ACTIVITY: Lines that include "animatable" make up the answer; copy all of them from the data below.

TASK INPUT:
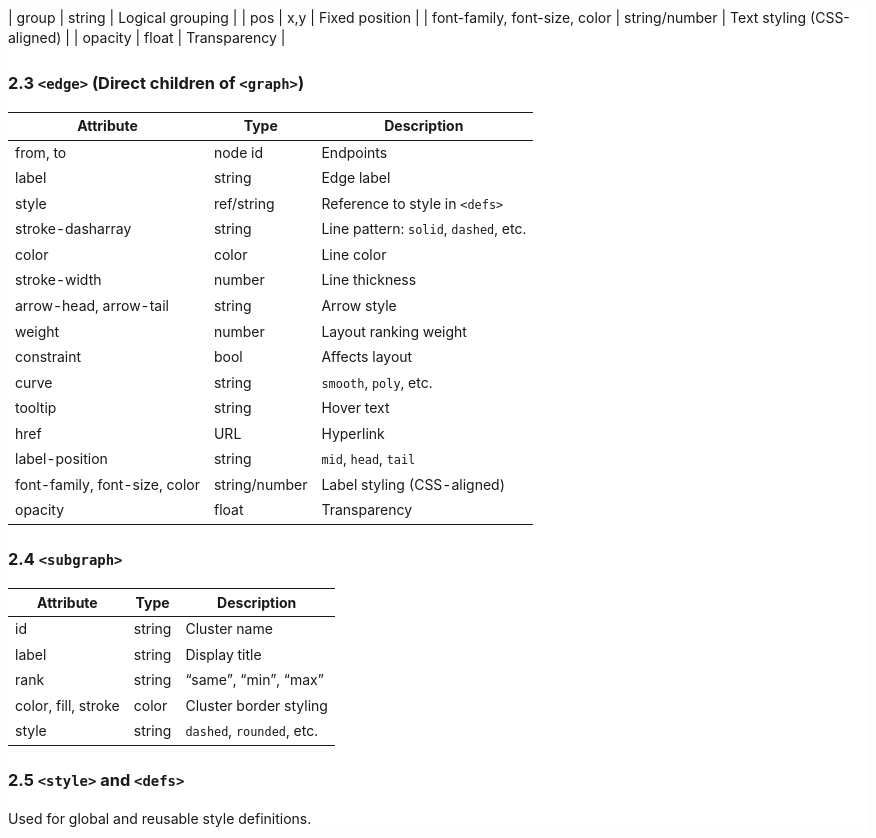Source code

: | group                     | string        | Logical grouping                   |
| pos                       | x,y           | Fixed position                     |
| font-family, font-size, color | string/number | Text styling (CSS-aligned)         |
| opacity                   | float         | Transparency                       |

### 2.3 `<edge>` (Direct children of `<graph>`)
| Attribute                 | Type          | Description                  |
| ------------------------- | ------------- | ---------------------------- |
| from, to                  | node id       | Endpoints                    |
| label                     | string        | Edge label                   |
| style                     | ref/string    | Reference to style in `<defs>` |
| stroke-dasharray          | string        | Line pattern: `solid`, `dashed`, etc. |
| color                     | color         | Line color                   |
| stroke-width              | number        | Line thickness               |
| arrow-head, arrow-tail    | string        | Arrow style                  |
| weight                    | number        | Layout ranking weight        |
| constraint                | bool          | Affects layout               |
| curve                     | string        | `smooth`, `poly`, etc.       |
| tooltip                   | string        | Hover text                   |
| href                      | URL           | Hyperlink                    |
| label-position            | string        | `mid`, `head`, `tail`        |
| font-family, font-size, color | string/number | Label styling (CSS-aligned)     |
| opacity                   | float         | Transparency                 |

### 2.4 `<subgraph>`
| Attribute | Type | Description |
|------------|------|-------------|
| id | string | Cluster name |
| label | string | Display title |
| rank | string | “same”, “min”, “max” |
| color, fill, stroke | color | Cluster border styling |
| style | string | `dashed`, `rounded`, etc. |

### 2.5 `<style>` and `<defs>`
Used for global and reusable style definitions.
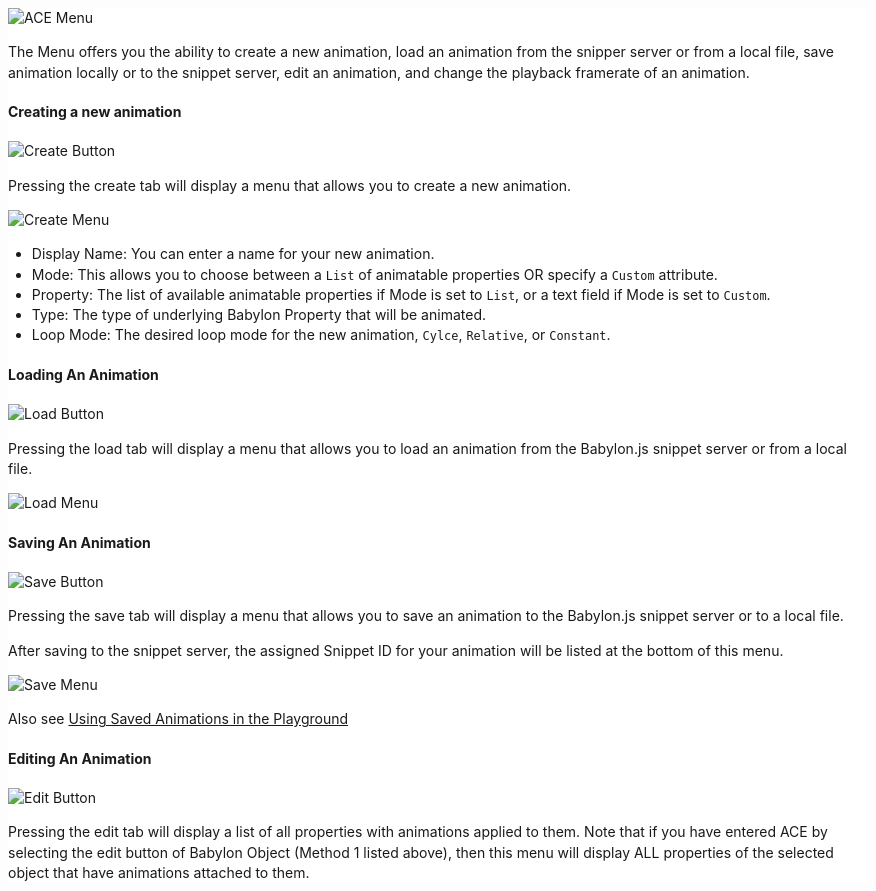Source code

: <img src="/img/tools/ACE/menu.jpg" title="ACE Menu"/>

The Menu offers you the ability to create a new animation, load an animation from the snipper server or from a local file, save animation locally or to the snippet server, edit an animation, and change the playback framerate of an animation.

#### Creating a new animation

<img src="/img/tools/ACE/create.jpg" title="Create Button"/>

Pressing the create tab will display a menu that allows you to create a new animation. 

<img src="/img/tools/ACE/createMenu.jpg" title="Create Menu"/>

- Display Name: You can enter a name for your new animation.
- Mode: This allows you to choose between a `List` of animatable properties OR specify a `Custom` attribute.
- Property: The list of available animatable properties if Mode is set to `List`, or a text field if Mode is set to `Custom`.
- Type: The type of underlying Babylon Property that will be animated.
- Loop Mode: The desired loop mode for the new animation, `Cylce`, `Relative`, or `Constant`.

#### Loading An Animation

<img src="/img/tools/ACE/load.jpg" title="Load Button"/>

Pressing the load tab will display a menu that allows you to load an animation from the Babylon.js snippet server or from a local file.

<img src="/img/tools/ACE/loadMenu.jpg" title="Load Menu"/>

#### Saving An Animation

<img src="/img/tools/ACE/save.jpg" title="Save Button"/>

Pressing the save tab will display a menu that allows you to save an animation to the Babylon.js snippet server or to a local file.

After saving to the snippet server, the assigned Snippet ID for your animation will be listed at the bottom of this menu.

<img src="/img/tools/ACE/saveMenu.jpg" title="Save Menu"/>

Also see [Using Saved Animations in the Playground](#using-saved-animations-in-the-playground)

#### Editing An Animation

<img src="/img/tools/ACE/edit.jpg" title="Edit Button"/>

Pressing the edit tab will display a list of all properties with animations applied to them. Note that if you have entered ACE by selecting the edit button of Babylon Object (Method 1 listed above), then this menu will display ALL properties of the selected object that have animations attached to them.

ANSWER FOR THE TASK:
- Mode: This allows you to choose between a `List` of animatable properties OR specify a `Custom` attribute.
- Property: The list of available animatable properties if Mode is set to `List`, or a text field if Mode is set to `Custom`.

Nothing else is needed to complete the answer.